I only took the first steps of shopping the CD to major labels and saw immediately the inherent flaws of the industry. You know, I have friends that have signed to Blue Note and Verve and they haven’t even sold as many copies as I have independently. That’s because the record label at some point decided that the artist isn’t worth the effort, so they stop pushing the record. It just sits there. And these guys get frustrated because it’s their music. They want it out there, but it’s in these people’s hands. I saw this shit happen over and over again. It would have been an absolute joke for me to do the same. I mean, how stupid could I be, you know? [laughs]

Once the CD was mixed and mastered, time was of the essence in terms of making decisions as to where, when and why this CD would be released. I wasn't really taken seriously and that was the final spark that got me on the independent path. And by independent, I'm referring to every step involved in creating a CD including finances, organization, pre-production, recording, mixing, mastering and marketing. It’s a full-time job, but I’m loving every minute of it.

What's your take on the current jazz industry climate in the United States?

I think it's a puppet show. A lot of greedy, untalented folk out there using up valuable resources. This cripples the financial sustenance of great artists and sets a low standard for music lovers and newer artists alike. On the other hand, I'm really into any type of underground artistic movement which I think is vibrant and powerful. It seems to be in complete reaction to the foolishness that's floating around. There's a lot of great music being made, it's just not being heard as much. I’m hoping that by taking the risk of independency we can expand our voice. There has been much interest from the European side, but unfortunately what they have been offering from a business standpoint is far below the value of this CD. At this point I’m doing too well to want to give up any piece of this project for petty cash. I believe most associations with record labels are more geared to satisfy a musician’s ego than his or her pocket.

Required work:
**a)** In the interview excerpt, which two labels have the speaker's friends signed to?
**b)** Reproduce the interview excerpt between "Once the CD" and "the United States?", inclusive.

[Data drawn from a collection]
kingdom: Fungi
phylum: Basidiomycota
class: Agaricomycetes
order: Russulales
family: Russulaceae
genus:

The replies:
**a)** Blue Note and Verve.

**b)**
Once the CD was mixed and mastered, time was of the essence in terms of making decisions as to where, when and why this CD would be released. I wasn't really taken seriously and that was the final spark that got me on the independent path. And by independent, I'm referring to every step involved in creating a CD including finances, organization, pre-production, recording, mixing, mastering and marketing. It’s a full-time job, but I’m loving every minute of it.

What's your take on the current jazz industry climate in the United States?